И регрессор Ник Ример из своей холодной и безнадежной дали потянулся ко мне.
Казалось, корабль получает удовольствие, играя со мной… с Ником? в эту нехитрую игру. Выполняй – запрещено. Кто кого переспорит?
Тепло, тепло, горячо?
Кажется, это не Ник. Это я.
Плазму сдуло с обшивки. Шар планеты крутанулся, обращаясь плоскостью, надвигаясь. И – тихо, тихо, как тогда, при вхождении в Тень, корабль прошептал мне:
Действительно – просто…
Мы неслись над океаном. Уже невысоко – в двух-трех километрах.
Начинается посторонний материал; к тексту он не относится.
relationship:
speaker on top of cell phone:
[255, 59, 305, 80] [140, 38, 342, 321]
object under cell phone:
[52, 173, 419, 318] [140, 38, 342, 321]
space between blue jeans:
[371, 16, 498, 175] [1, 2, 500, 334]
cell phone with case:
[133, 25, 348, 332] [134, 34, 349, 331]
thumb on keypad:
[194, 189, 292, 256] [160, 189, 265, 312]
Плясали белые буруны волн – океан не хотел примиряться с геометрически безупречными материками, он все и гнал на берег свои войска… А преследователи исчезли, отстали, затерялись в своих инструкциях и запретах, не способных победить единственное слово «хочешь?»
Мы – хотели.
Это Ник Ример знает, как готовиться. Не я.
Легкий смешок.
Вот и все. Короткая автоэпитафия. Наверно, я должен почувствовать жалость к кораблю?
Не получается. Разум, не способный поверить в себя, довольствующийся игрой во всемогущество – не достоин жалости.
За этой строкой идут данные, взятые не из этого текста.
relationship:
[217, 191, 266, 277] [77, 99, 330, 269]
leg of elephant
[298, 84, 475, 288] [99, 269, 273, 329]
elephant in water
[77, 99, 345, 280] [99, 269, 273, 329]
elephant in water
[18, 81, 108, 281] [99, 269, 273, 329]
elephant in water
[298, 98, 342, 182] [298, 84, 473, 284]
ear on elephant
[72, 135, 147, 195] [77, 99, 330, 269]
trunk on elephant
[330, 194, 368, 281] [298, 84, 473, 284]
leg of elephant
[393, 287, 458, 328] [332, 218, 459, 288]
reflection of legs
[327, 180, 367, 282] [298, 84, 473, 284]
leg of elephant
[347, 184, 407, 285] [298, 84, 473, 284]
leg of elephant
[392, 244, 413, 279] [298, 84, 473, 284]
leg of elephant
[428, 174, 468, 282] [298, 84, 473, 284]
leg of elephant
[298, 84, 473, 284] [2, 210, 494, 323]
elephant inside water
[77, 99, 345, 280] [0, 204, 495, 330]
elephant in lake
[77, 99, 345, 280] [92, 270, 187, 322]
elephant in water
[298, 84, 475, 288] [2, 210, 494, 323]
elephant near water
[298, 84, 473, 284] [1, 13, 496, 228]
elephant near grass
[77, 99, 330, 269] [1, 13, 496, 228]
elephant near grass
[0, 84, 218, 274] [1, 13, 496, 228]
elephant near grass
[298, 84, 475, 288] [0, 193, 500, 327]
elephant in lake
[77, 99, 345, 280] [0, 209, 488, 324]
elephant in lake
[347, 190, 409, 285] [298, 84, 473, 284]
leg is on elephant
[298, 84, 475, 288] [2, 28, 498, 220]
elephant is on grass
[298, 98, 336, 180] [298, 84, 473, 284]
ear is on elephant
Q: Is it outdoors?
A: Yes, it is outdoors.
На миг я решил, что скаут оборудован обычной катапультой. Кресло провалилось в расступившуюся обшивку, понеслось вниз. Ветра не было – упругая стена возникла вокруг. Стабилизация была идеальной, кресло падало без вращения. Подо мной раскинулся берег, знакомые купола и башня интерната. Вверху таял скаут.
Так. Хорошо. А где же парашют?
Земля неумолимо приближалась. Я задергался, пытаясь выбраться из кресла. Руки сами поползли на поиски ремней, которых тут отродясь не водилось. Зерно, которое я сжимал мертвой хваткой, мешало, но выпустить его не было сил. Ремни… да где же они… Рефлексы быстрее разума, я пытался отстегнуться и выброситься из кресла, как при катапультировании из истребителя.
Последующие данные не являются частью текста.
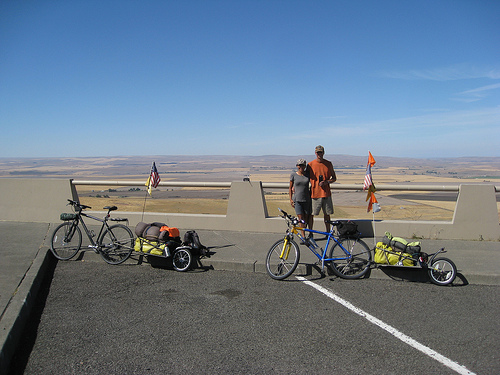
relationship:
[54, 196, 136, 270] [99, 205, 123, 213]
bicycle with seat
Да что же я делаю, парашюта у меня все равно нет!
Заснеженная поверхность надвигалась так быстро, словно я падал с дополнительным ускорением. Возможно, так оно и было. Неплохо для реального десанта… но как Геометры гасят энергию падения? Двигатели? Парашюты? Крыло? Моральная стойкость?
Сами собой вспомнились все реальные и нереальные байки, ходившие среди пилотов. Летчик, упавший на снежный склон, летчик, упавший на вспаханное поле, летчик упавший в стог сена…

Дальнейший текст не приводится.